Look through the listing below for the line containing "right shoulder: (154, 250)". Copy it and each line after it up to and including the line containing "right knee: (64, 318)", exactly, leaving out pictures.

[Data for review]
○ ○ ○ ○ ○ ○ ○

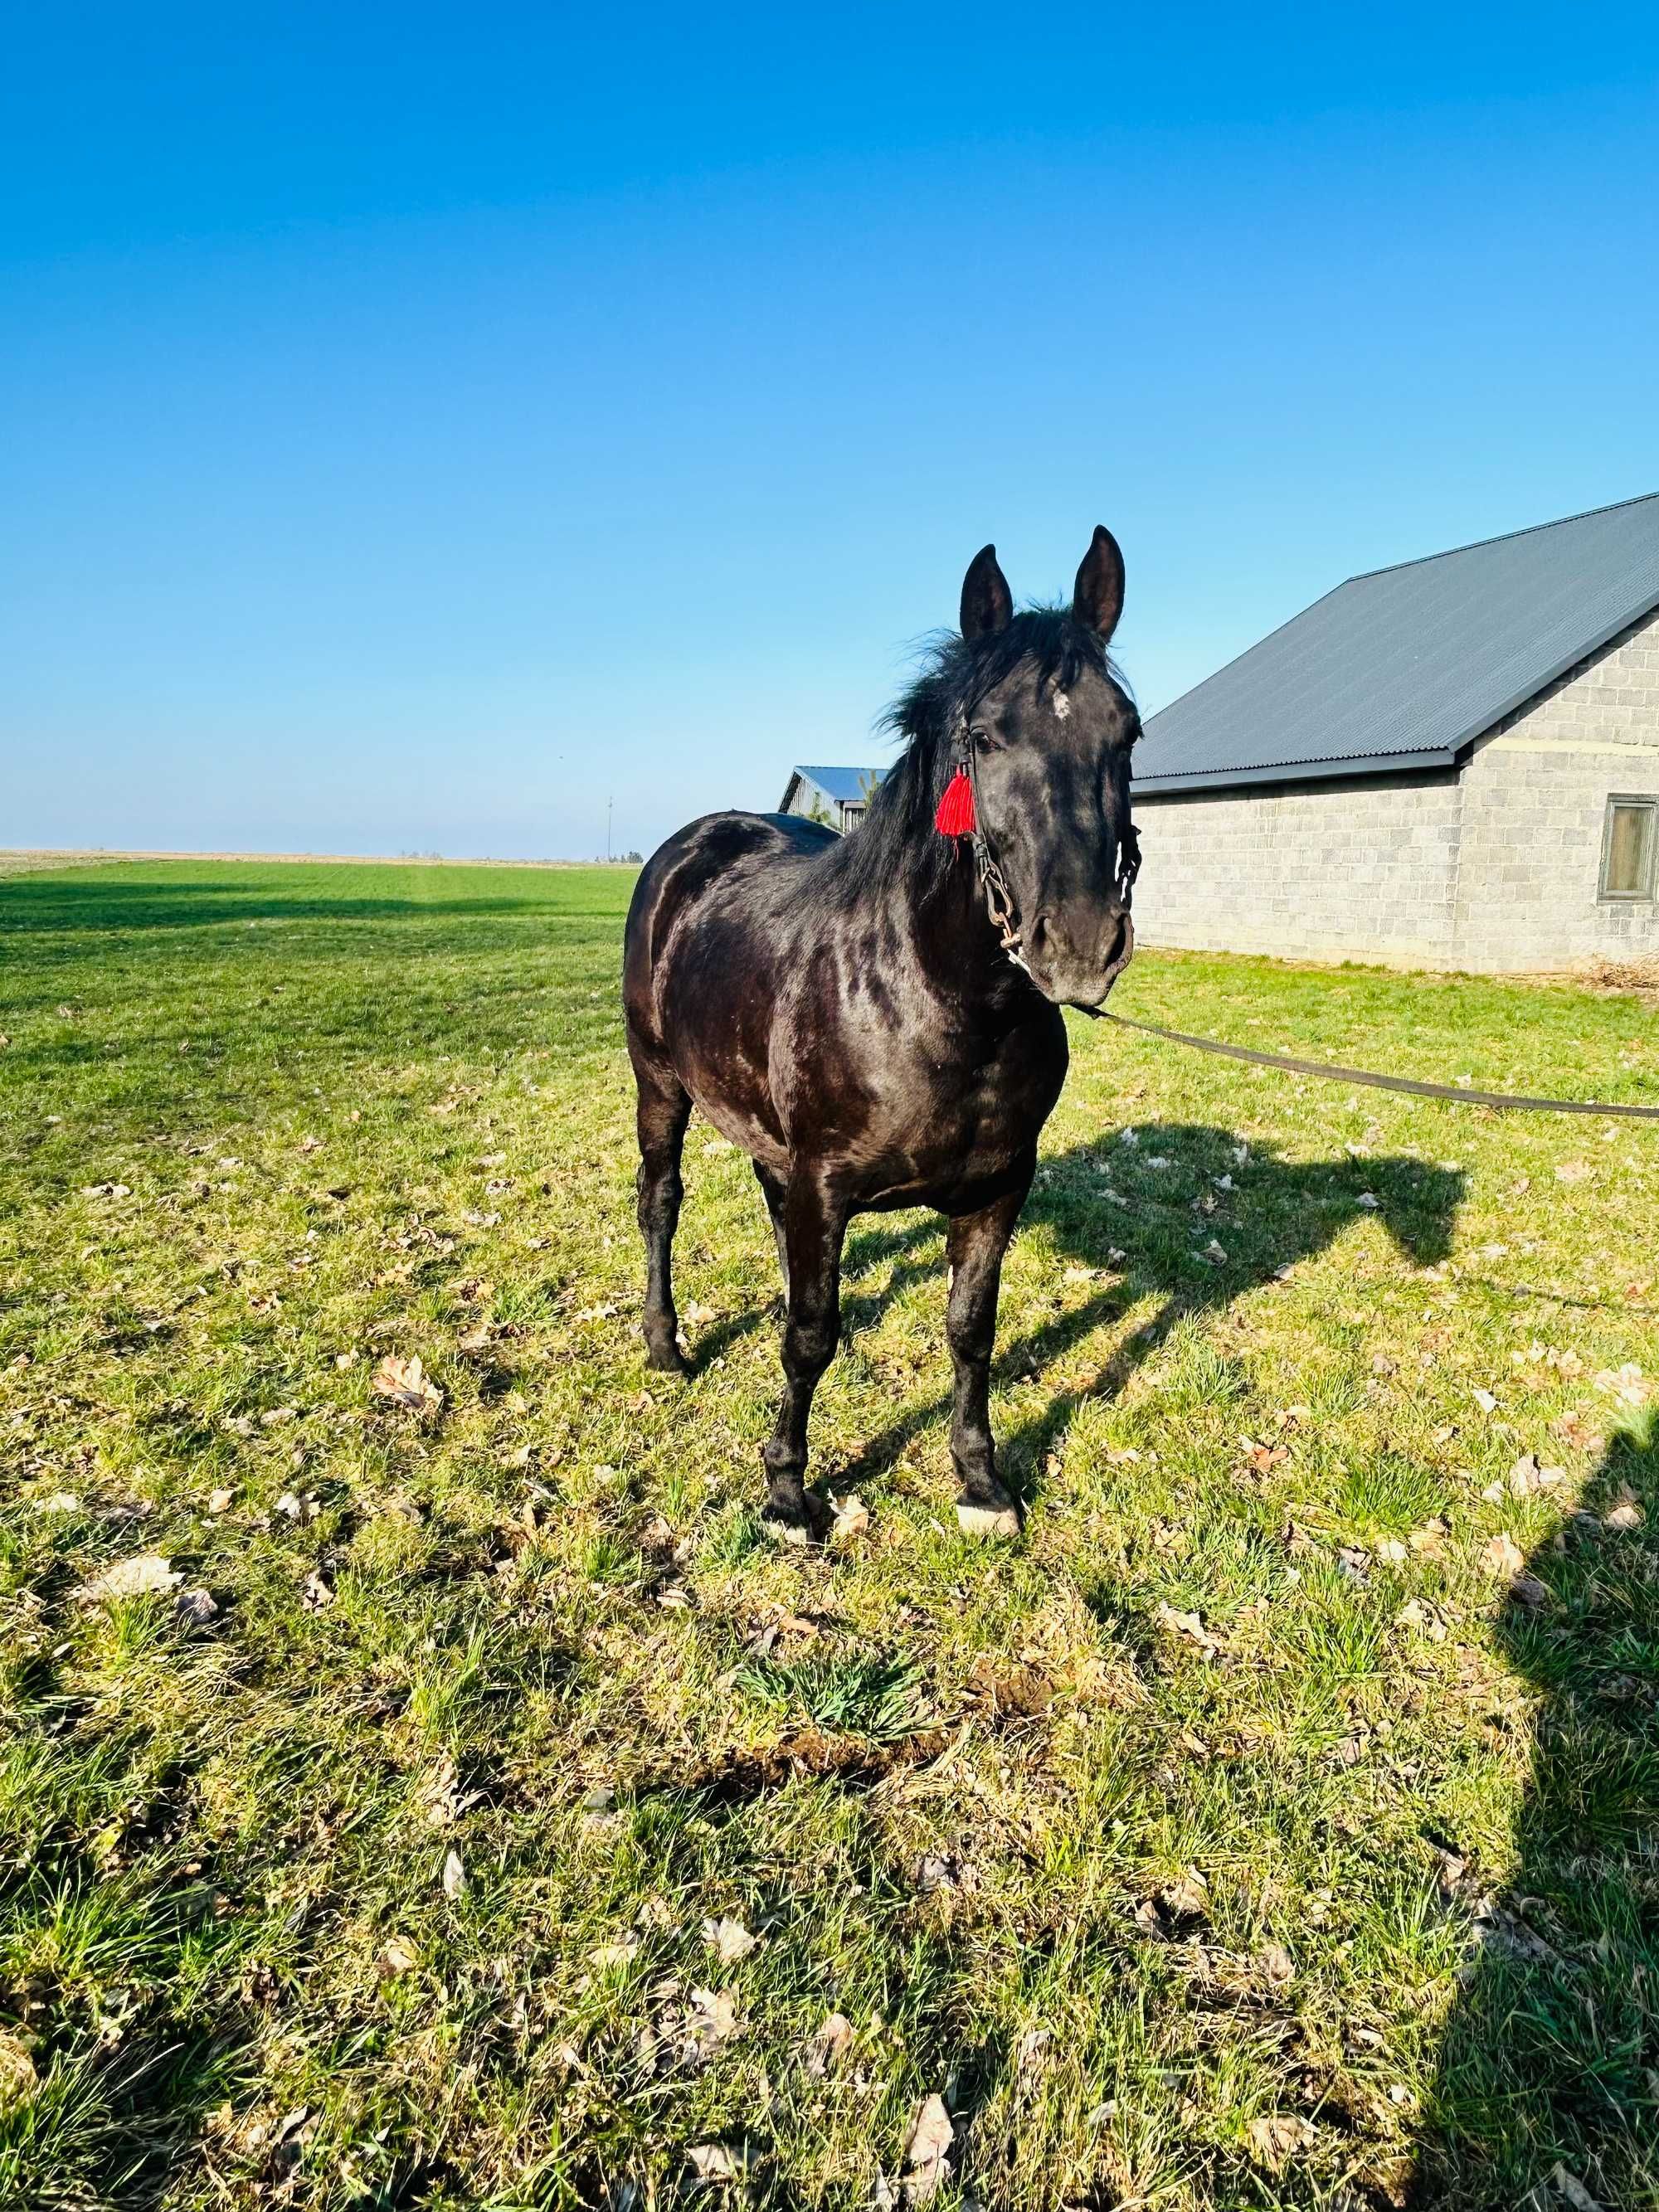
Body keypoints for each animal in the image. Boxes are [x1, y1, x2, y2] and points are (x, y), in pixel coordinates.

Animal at [624, 531, 1141, 1539]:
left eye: (1127, 731)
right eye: (984, 738)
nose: (1078, 943)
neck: (943, 1009)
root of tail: (695, 843)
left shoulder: (998, 1189)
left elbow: (969, 1330)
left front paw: (980, 1480)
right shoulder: (824, 1181)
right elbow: (808, 1337)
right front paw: (788, 1490)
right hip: (658, 1085)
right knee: (660, 1204)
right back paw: (666, 1346)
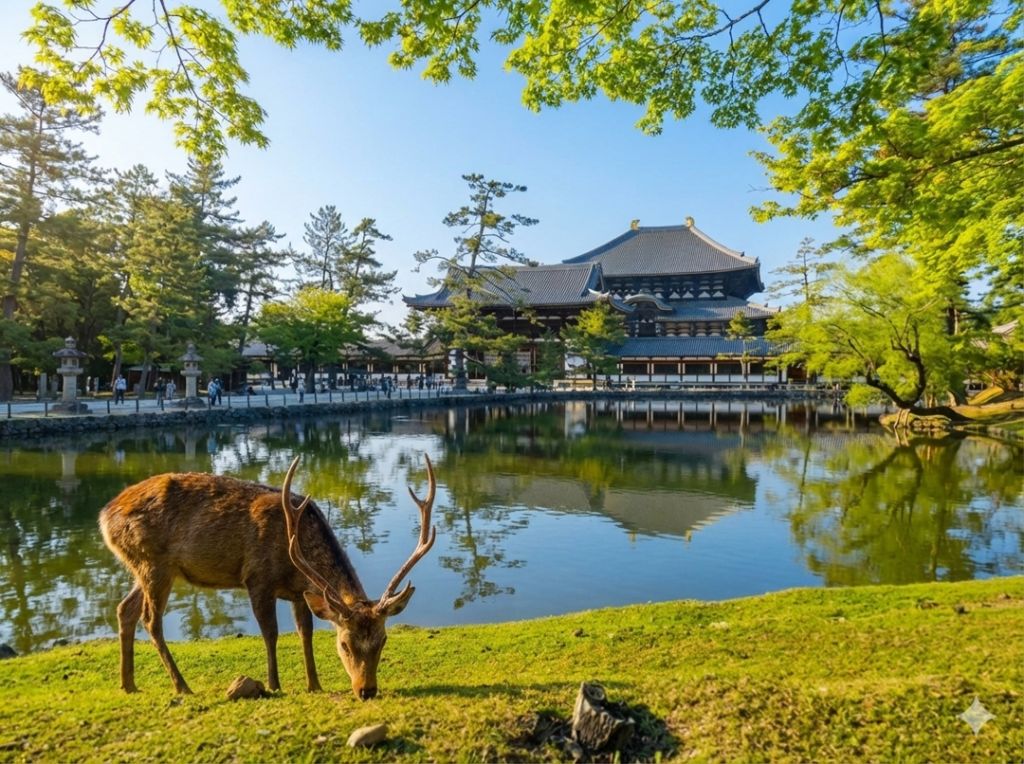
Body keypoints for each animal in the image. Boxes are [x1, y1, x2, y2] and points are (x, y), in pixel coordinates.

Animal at [98, 454, 436, 699]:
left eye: (383, 640)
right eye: (344, 644)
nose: (366, 690)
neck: (293, 554)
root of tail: (104, 515)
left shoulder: (300, 592)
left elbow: (305, 632)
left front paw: (314, 684)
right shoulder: (257, 577)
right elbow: (270, 632)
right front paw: (274, 684)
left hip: (143, 567)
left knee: (125, 609)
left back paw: (128, 684)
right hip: (154, 563)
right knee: (150, 620)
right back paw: (181, 685)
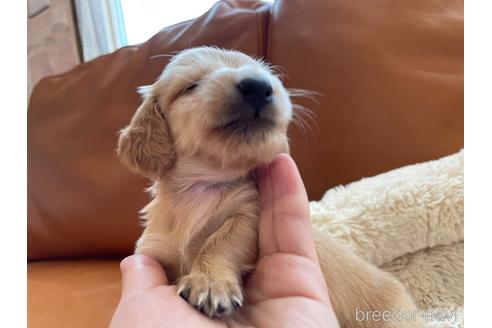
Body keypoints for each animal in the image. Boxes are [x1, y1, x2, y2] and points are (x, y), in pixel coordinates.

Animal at [117, 45, 420, 326]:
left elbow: (220, 242)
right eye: (190, 86)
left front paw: (210, 281)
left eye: (267, 74)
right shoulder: (154, 250)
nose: (258, 86)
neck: (201, 187)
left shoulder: (249, 213)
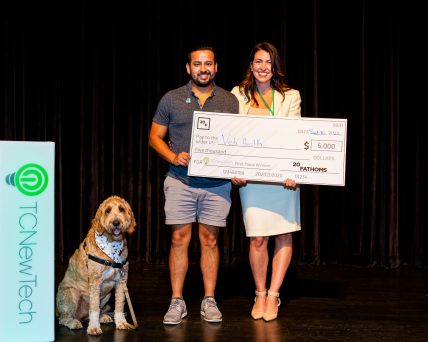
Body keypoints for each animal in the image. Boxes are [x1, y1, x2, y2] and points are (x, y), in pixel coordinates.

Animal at [56, 195, 137, 334]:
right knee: (64, 318)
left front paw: (121, 322)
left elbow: (119, 305)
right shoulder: (95, 281)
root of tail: (81, 316)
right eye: (107, 211)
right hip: (71, 295)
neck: (112, 246)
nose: (116, 222)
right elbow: (94, 308)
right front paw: (94, 327)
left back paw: (103, 316)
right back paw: (73, 322)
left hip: (106, 296)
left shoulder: (121, 280)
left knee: (97, 310)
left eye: (121, 209)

○ ○ ○ ○ ○ ○ ○

[Response area]
right shoulder: (154, 250)
nose: (258, 86)
neck: (201, 187)
left shoulder: (249, 213)
Body keypoints for each animal in the image. Boxes are [x1, y1, x2, y2] and points are (x, y), in pixel coordinates.

Animal at [56, 195, 137, 334]:
right knee: (64, 318)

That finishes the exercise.